Le long de la route qui mène vers Jaczno, des dizaines de cueilleurs de champignons sauvages, assis pratiquement par terre devant un étalage de fortune, proposent leurs cèpes et leurs chanterelles à tous, sans façon.

Puis, lorsqu'on entre dans la ville de Suwalki, le chef-lieu de la région de Suwalszczyzna, on tombe sur un énorme Tesco, un supermarché géant, succursale d'une chaîne britannique.

Laquelle de ces deux réalités est la plus moderne?

Pour bien des Polonais, il n'y a pas de doute que la grande surface est une libération. On y trouve de tout quand on le veut. C'est l'antithèse de la grisaille rationnée des années communistes.

Mais pour d'autres, plus rares, ce sont les cueilleurs de fortune qui incarnent l'avenir. Leurs produits sont frais, régionaux, uniques.

«Ici, c'est le retour vers le futur», résume le chef français Inaki Aizpitarte lors d'une séance de discussion de Cook it Raw.

On ne peut pas s'étonner, explique le réalisateur et gastronome Maciek Kowalczuk, de voir les paysans du coin aller chez Tesco. Lui-même se rappelle la joie d'avoir enfin accès à de la soupe chinoise en sachets au début des années 90, après des années où ce genre de mets était introuvable. Aujourd'hui, il n'en mange plus, mais il faut comprendre que le simple fait de pouvoir préparer du riz au lieu des pommes de terre, après la chute du communisme, était à l'époque une révélation.

Sauf que cette euphorie, croit-il, est dépassée, et il faut revenir à ce qu'il y a toujours eu ici.

«Le problème, ici, aujourd'hui, c'est que les gens sont gênés de montrer leurs produits, qui ne sont peut-être pas les meilleurs selon des critères français ou italiens, mais qui sont intéressants et authentiques», dit-il.

L'intérêt d'un événement comme Cook it Raw, croit Claude Bosi, chef de l'Hibiscus, à Londres, est d'amener des chefs d'expérience dans ce type de lieu oublié pour provoquer une réaction aux circonstances locales (traditions, produits). Lui-même, d'ailleurs, a été fasciné par le travail des Tatars, un peuple musulman d'Europe de l'Est dont quelques représentants sont venus rencontrer les chefs de Cook it Raw pour leur montrer des recettes: balesh (feuilleté à l'agneau), mijoté de chevreau, baklavas, thé à la cannelle et à la cardamome... «En utilisant les ingrédients d'ici, note le chef français, on donne aux gens d'ici confiance en leurs produits, leur richesse locale.»

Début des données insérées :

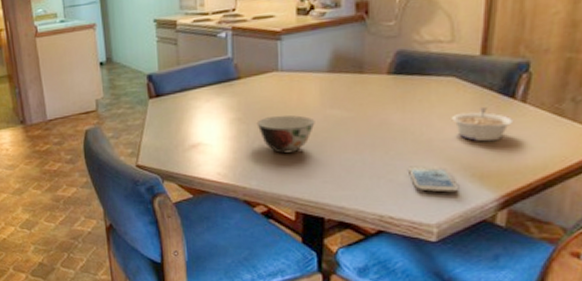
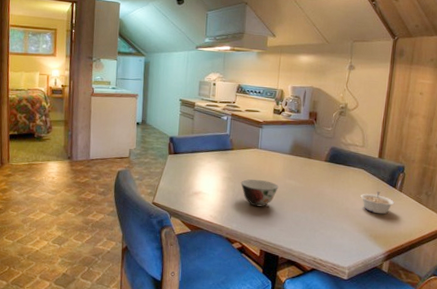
smartphone: present [407,165,458,193] -> none [333,225,362,246]

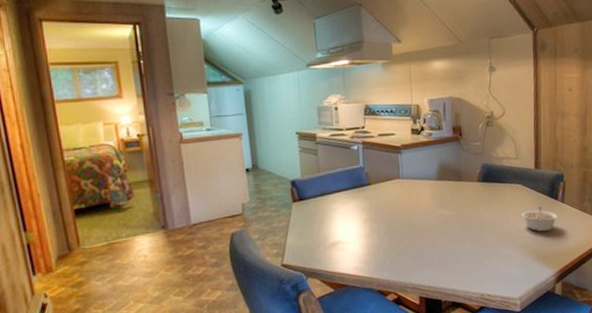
soup bowl: present [240,179,279,207] -> none [385,215,430,248]

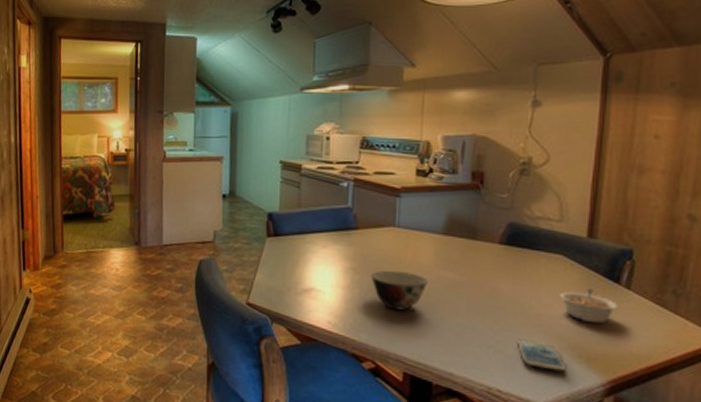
soup bowl: none [385,215,430,248] -> present [370,271,428,311]
smartphone: none [496,252,530,272] -> present [516,339,565,372]

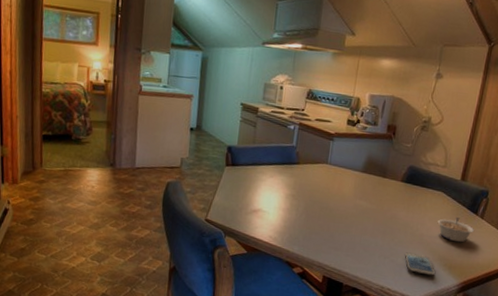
soup bowl: present [370,271,428,311] -> none [305,198,348,229]

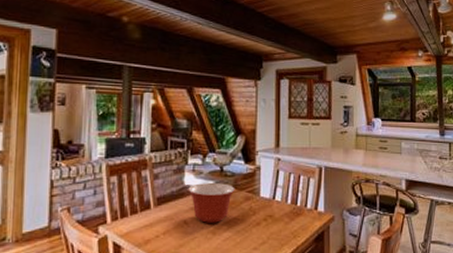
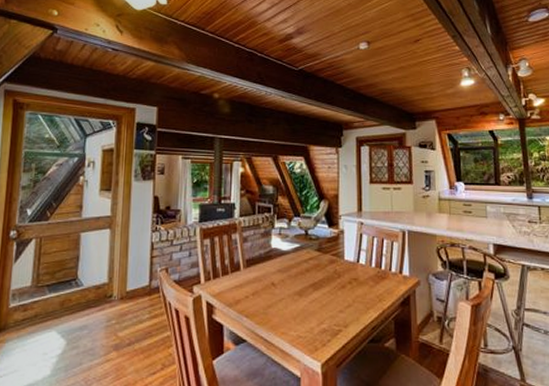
mixing bowl: present [188,183,235,223] -> none [275,246,320,285]

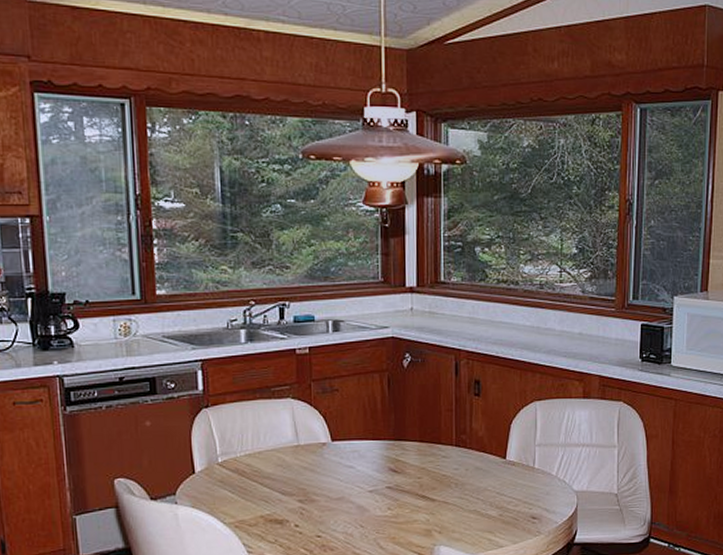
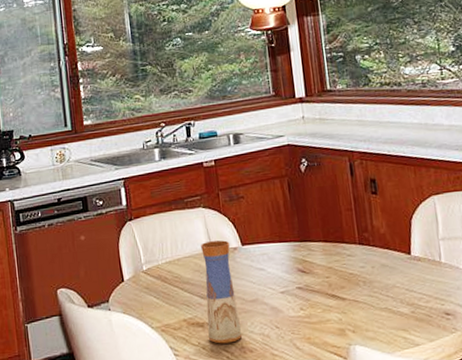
vase: none [286,434,324,542] -> present [201,240,243,344]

«C'est vrai qu'on n'a pas confiance en nous-mêmes, dit Modest Amaro, chef polonais. Mais juste en choisissant de venir ici, vous avez un grand impact.»

Le problème, croit Zbyszkek Kmiec, «vagabond culinaire», c'est que la modernité d'après la chute du mur de Berlin n'est pas si différente, étrangement, de l'ère précédente et impose aussi ses limites. «Avant, les paysans n'avaient pas le droit de tuer leurs propres cochons à cause du communisme; maintenant ils n'ont plus le droit à cause de l'Union européenne.»

Les règles agricoles de l'UE imposent des modèles qui découragent la protection des petites fermes traditionnelles et encouragent la fréquentation de grands supermarchés où sont écoulés à bas prix des fromages, fruits, légumes et viandes produits ailleurs. «Dans la région, on a ouvert neuf marchés à bas prix depuis cinq ans, se décourage Maciek Kowalcziuk. Il y a maintenant un gros centre commercial dans une ancienne prison. Les paysans ont décidé de faire des plats traditionnels parce que vous êtes ici mais, pendant ce temps, le Tesco, lui, est rempli.»